───── Entries supplied ─────

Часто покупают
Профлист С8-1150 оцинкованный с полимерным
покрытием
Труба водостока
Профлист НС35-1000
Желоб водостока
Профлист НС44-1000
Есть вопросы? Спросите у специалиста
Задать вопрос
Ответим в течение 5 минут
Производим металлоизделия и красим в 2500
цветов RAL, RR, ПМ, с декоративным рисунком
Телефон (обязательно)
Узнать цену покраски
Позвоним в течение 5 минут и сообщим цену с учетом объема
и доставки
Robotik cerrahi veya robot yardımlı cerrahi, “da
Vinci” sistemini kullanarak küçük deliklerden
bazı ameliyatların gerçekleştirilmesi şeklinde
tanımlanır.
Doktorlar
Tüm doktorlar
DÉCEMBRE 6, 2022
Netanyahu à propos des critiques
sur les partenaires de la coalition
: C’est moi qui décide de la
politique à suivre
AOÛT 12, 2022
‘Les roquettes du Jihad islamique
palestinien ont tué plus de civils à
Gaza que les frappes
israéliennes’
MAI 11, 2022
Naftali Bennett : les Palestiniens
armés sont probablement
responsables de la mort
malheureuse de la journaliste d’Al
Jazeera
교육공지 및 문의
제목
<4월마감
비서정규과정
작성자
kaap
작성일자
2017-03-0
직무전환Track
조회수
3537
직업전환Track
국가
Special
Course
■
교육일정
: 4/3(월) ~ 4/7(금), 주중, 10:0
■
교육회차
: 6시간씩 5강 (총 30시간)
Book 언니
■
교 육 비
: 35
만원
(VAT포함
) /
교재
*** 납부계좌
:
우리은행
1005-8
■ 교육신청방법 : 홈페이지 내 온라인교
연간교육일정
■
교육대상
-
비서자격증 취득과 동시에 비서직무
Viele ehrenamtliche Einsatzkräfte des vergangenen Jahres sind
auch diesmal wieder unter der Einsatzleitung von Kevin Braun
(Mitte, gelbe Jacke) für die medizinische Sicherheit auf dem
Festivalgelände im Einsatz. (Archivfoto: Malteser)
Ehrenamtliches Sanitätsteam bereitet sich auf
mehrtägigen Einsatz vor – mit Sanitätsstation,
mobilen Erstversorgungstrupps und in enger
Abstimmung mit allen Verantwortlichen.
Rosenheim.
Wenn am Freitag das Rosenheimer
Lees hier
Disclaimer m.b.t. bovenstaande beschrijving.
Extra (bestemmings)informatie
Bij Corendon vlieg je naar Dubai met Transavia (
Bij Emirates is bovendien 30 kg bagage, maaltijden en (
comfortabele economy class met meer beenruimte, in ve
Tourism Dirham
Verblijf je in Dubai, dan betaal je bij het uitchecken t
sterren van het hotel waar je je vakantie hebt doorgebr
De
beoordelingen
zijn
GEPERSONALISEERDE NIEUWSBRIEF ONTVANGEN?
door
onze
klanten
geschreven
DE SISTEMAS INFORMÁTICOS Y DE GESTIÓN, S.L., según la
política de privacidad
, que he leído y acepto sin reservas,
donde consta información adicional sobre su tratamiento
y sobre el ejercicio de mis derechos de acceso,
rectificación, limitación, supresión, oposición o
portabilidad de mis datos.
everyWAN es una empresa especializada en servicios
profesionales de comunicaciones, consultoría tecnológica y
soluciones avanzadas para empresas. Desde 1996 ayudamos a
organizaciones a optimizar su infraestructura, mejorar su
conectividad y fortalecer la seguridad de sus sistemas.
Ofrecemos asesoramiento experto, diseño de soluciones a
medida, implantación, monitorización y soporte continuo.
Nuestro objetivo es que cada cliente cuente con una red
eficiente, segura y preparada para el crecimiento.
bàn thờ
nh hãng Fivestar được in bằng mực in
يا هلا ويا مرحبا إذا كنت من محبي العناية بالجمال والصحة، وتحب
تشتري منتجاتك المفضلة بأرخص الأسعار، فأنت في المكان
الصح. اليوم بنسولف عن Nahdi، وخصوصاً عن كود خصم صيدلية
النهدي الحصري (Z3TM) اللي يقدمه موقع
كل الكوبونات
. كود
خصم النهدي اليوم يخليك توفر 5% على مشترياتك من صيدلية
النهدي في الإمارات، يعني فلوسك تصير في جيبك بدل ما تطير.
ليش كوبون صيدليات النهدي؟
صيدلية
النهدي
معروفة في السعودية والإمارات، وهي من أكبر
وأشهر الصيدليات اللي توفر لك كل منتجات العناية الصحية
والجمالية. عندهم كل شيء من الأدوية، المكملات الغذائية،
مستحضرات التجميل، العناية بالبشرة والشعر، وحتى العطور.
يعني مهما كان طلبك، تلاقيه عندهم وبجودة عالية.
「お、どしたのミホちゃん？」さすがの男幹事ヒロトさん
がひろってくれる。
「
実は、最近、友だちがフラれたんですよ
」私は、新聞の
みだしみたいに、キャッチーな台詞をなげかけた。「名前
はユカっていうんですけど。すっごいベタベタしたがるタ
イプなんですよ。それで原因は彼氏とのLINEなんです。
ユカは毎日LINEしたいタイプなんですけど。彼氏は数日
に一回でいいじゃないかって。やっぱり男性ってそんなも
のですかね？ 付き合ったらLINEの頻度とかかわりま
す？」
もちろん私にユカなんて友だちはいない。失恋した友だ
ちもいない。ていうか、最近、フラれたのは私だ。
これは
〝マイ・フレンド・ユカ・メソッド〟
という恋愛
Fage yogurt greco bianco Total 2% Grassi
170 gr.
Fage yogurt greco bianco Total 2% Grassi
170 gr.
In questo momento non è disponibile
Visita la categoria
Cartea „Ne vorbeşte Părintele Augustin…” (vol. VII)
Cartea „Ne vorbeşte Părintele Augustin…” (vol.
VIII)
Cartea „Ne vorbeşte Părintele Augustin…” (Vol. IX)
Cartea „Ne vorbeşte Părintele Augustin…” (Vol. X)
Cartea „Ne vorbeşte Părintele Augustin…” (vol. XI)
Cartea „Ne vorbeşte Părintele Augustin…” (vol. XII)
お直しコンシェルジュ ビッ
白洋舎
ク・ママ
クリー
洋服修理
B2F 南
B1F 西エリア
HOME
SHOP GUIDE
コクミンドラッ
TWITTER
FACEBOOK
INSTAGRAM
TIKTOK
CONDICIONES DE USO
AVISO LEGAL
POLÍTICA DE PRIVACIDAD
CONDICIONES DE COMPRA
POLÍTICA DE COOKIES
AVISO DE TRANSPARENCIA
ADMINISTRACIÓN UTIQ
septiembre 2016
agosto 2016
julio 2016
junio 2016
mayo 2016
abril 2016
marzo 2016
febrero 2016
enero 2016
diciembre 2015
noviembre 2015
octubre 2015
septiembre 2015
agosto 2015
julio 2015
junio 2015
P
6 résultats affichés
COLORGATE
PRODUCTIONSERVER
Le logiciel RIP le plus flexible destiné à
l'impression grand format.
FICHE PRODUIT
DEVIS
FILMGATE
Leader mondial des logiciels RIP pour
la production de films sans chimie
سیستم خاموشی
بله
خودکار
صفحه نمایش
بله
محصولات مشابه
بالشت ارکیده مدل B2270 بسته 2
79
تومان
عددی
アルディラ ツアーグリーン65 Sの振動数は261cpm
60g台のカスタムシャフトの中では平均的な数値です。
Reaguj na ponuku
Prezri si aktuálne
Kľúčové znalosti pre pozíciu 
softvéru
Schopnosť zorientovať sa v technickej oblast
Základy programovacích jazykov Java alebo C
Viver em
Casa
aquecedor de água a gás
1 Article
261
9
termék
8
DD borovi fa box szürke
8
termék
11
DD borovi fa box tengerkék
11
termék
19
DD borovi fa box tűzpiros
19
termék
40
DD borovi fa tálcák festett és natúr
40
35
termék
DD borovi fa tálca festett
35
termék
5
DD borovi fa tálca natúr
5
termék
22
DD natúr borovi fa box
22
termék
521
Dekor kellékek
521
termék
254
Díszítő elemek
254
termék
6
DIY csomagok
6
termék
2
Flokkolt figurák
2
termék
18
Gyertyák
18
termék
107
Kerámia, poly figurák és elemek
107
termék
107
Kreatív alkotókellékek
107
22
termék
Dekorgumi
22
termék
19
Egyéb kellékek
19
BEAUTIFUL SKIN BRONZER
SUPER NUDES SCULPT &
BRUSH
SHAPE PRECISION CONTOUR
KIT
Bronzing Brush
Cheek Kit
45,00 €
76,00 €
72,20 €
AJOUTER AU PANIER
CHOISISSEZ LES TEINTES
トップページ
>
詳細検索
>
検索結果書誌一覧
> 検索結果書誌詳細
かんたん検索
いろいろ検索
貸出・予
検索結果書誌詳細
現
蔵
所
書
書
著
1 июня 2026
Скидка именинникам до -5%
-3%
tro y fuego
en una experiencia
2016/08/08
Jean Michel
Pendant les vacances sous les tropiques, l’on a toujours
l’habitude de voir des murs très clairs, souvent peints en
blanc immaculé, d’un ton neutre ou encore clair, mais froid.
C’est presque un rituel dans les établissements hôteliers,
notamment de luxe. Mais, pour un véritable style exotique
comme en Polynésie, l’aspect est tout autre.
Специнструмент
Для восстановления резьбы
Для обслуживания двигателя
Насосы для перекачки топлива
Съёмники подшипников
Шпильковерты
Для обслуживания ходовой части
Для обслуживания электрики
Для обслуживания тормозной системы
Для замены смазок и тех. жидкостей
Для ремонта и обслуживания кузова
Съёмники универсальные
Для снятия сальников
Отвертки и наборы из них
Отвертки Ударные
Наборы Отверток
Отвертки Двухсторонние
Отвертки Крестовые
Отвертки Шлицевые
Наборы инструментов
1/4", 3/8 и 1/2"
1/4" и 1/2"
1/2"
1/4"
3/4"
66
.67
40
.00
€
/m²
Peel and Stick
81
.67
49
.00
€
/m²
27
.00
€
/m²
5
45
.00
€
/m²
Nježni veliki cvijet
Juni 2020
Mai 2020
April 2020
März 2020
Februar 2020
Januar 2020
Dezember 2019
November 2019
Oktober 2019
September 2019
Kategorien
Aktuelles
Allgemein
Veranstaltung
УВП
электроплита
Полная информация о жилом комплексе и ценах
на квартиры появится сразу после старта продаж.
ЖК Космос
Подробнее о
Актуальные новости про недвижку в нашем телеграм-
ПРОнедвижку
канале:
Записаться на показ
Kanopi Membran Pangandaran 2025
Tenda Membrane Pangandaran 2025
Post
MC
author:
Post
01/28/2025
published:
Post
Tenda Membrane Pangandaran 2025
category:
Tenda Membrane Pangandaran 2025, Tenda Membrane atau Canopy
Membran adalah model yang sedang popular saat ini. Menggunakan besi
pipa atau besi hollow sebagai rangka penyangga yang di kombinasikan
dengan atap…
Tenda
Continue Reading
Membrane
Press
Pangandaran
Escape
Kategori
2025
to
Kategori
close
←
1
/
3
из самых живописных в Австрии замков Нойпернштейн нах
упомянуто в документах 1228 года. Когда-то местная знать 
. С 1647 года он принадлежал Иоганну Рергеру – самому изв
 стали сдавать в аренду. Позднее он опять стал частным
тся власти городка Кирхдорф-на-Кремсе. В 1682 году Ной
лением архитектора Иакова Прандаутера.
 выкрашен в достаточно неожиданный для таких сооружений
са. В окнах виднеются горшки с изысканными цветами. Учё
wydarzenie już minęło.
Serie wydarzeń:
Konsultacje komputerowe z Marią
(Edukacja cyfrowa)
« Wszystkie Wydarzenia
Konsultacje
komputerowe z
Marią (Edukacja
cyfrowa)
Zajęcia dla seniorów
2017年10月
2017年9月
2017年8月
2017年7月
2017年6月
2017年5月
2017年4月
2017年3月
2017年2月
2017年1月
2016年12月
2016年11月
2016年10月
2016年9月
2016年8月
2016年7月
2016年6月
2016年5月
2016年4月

─────

Exercise instructions
When you reach the line with "israéliennes’" in the records above, start writing out lines exactly, and stop once the line with "y sobre el ejercicio" has been written; include nothing else.

Solved exercise
israéliennes’
MAI 11, 2022
Naftali Bennett : les Palestiniens
armés sont probablement
responsables de la mort
malheureuse de la journaliste d’Al
Jazeera
교육공지 및 문의
제목
<4월마감
비서정규과정
작성자
kaap
작성일자
2017-03-0
직무전환Track
조회수
3537
직업전환Track
국가
Special
Course
■
교육일정
: 4/3(월) ~ 4/7(금), 주중, 10:0
■
교육회차
: 6시간씩 5강 (총 30시간)
Book 언니
■
교 육 비
: 35
만원
(VAT포함
) /
교재
*** 납부계좌
:
우리은행
1005-8
■ 교육신청방법 : 홈페이지 내 온라인교
연간교육일정
■
교육대상
-
비서자격증 취득과 동시에 비서직무
Viele ehrenamtliche Einsatzkräfte des vergangenen Jahres sind
auch diesmal wieder unter der Einsatzleitung von Kevin Braun
(Mitte, gelbe Jacke) für die medizinische Sicherheit auf dem
Festivalgelände im Einsatz. (Archivfoto: Malteser)
Ehrenamtliches Sanitätsteam bereitet sich auf
mehrtägigen Einsatz vor – mit Sanitätsstation,
mobilen Erstversorgungstrupps und in enger
Abstimmung mit allen Verantwortlichen.
Rosenheim.
Wenn am Freitag das Rosenheimer
Lees hier
Disclaimer m.b.t. bovenstaande beschrijving.
Extra (bestemmings)informatie
Bij Corendon vlieg je naar Dubai met Transavia (
Bij Emirates is bovendien 30 kg bagage, maaltijden en (
comfortabele economy class met meer beenruimte, in ve
Tourism Dirham
Verblijf je in Dubai, dan betaal je bij het uitchecken t
sterren van het hotel waar je je vakantie hebt doorgebr
De
beoordelingen
zijn
GEPERSONALISEERDE NIEUWSBRIEF ONTVANGEN?
door
onze
klanten
geschreven
DE SISTEMAS INFORMÁTICOS Y DE GESTIÓN, S.L., según la
política de privacidad
, que he leído y acepto sin reservas,
donde consta información adicional sobre su tratamiento
y sobre el ejercicio de mis derechos de acceso,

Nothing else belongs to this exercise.